Quando le femmine non potevano correre

É andata così: siamo nel 1982 e io ho 10 anni. É il mio anno: tocca a me andare in vacanza con la zia, che ha 46 anni e non si è ancora sposata. Per la prima volta prendo la nave e attraverso quel mare che mi separa dal mondo. Non m’importa che sia verde cristallino: mi isola, mi affoga di solitudine. Poi prendiamo tre treni e un autobus di provincia e in 2 giorni arriviamo a Ossana. É un paese mille volte più piccolo del mio, ma sembra di essere catapultati nel mondo di Heidi. Prati verdi, bambini biondi e distanze cortissime. Puoi andare a piedi in un altro paese e poi un altro ancora. Hanno nomi strani: Cusano, Pellizzano, Mezzana. Puoi giocare per strada perché in tutto il giorno passeranno sì e no cinque macchine. Però se ti scappa il pallone sono guai: devi correre più veloce della forza di gravità, sennò la palla rotola giù nella discesa. A Ossana c’è solo una chiesa, un cimitero, un bar, un parco verdissimo e poche case di montagna. Ma a Cusano c’è la festa e mio cugino Carlo correrà alla gara campestre. Voglio correre anch’io, ma lui mi dice che le femmine non possono partecipare. Non posso crederci, è un’ingiustizia! Perché, le femmine non ce le hanno due gambe? Allora vado a Cusano e chiedo spiegazioni al banchetto dove ci si deve iscrivere.

– Mio cugino dice che le femmine non possono partecipare! Vorrei sapere perché?!

La signora ride di gusto.

– Certo che possono partecipare!

– Quanto costa l’iscrizione?

– 500 lire.

– Allora torno subito.

Faccio la salita che separa Cusano da Ossana di corsa. Io non ho mai partecipato a nessuna gara e non m’importa nemmeno di correre. M’importa solo che le femmine possano fare esattamente le stesse cose dei maschi. O quasi. E se è vero che non posso pisciare in piedi, contro un albero, almeno posso correre. Torno a casa trafelata.

– Zia dammi 500 lire!

– A che ti servono?

– Devo iscrivermi alla gara campestre.

Mi ficco le 500 lire in un calzino e torno alla festa di corsa (così mi alleno). Poi mi ricordo che io non ho nemmeno le scarpe da ginnastica. Me le presterà Anna, la sorella di Carlo, ma ha due numeri in meno di me. É mezzogiorno, la gara è prevista nel tardo pomeriggio. Torno a casa, sempre in salita.

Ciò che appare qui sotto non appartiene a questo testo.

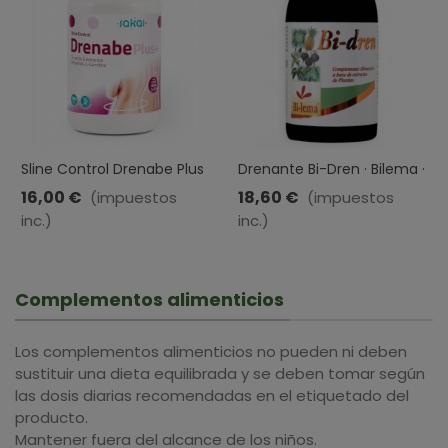
Sline Control Drenabe Plus
Drenante Bi-Dren · Bilema ·
+ · Sakai · 500 Ml
500 Ml
16,00 €
18,60 €
(impuestos
(impuestos
inc.)
inc.)
Complementos alimenticios
Los complementos alimenticios no pueden ni deben
sustituir una dieta equilibrada y se deben tomar según
las dosis diarias recomendadas en el etiquetado del
producto.
Mantener fuera del alcance de los niños.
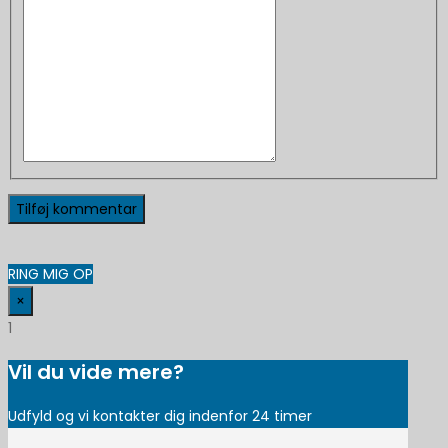
RING MIG OP
×
1
Vil du vide mere?
Udfyld og vi kontakter dig indenfor 24 timer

– Che ne hai fatto delle 500 lire? – Chiede zia – Carlo dice che la corsa è solo per i maschi!

– Ai maschi si credono anche le bugie! – protesto.

Carlo è furioso. Torniamo alla festa, per partecipare. Lui va avanti e non mi aspetta. Alla partenza mi appiccicano un numero al petto, con uno spillo. Si corre per un chilometro o due. Fischio d’inizio. Tutti scattano in avanti e scatto anch’io. Mi ricordo che durante il percorso cado in una grande pozzanghera. Però non m’importa. Mi rialzo: sono una femmina e posso correre! Questo è il mio pensiero felice. All’arrivo mi strappano il numero. Si sparge la voce che Carlo sia arrivato primo. Torno a casa, lurida di fango. Dopo averla pregata in tredici lingue del mondo, zia mi permette di andare alla premiazione, prevista per la sera, ma solo sotto la supervisione di Carlo. Dal palco annunciano il primo assoluto: mio cugino sale su e fiero impugna la sua coppa. Si becca gli applausi e le ovazioni. Poi l’altoparlante dice: Prima classificata delle femmine Livi Barbara. L’unica cosa che penso è: Toh! Una che si chiama quasi come me! Ma le ragazzine che mi conoscono per nome e cognome mi dicono:

– Vai! Guarda che sei tu!

– Ma no, dico, sono pure caduta nella pozzanghera! E poi io mi chiamo Lixi Barbara.

Ma loro insistono che non c’è nessuna nella Valle che si chiami così. Mi spingono a forza sul palco. Io, emozionata fino alle vesciche dei piedi, che le scarpe di Anna mi hanno procurato, mi lascio mettere la medaglia al collo. E non la smetto più di ringraziare, mentre discendo gli scalini, per tornare nella folla. Allora dal palco mi richiamano: E la coppa, non la vuoi? 

Da quel giorno, nel piccolo mondo che abito, non ho mai smesso di lottare per i diritti delle donne e di battermi per le differenze di genere.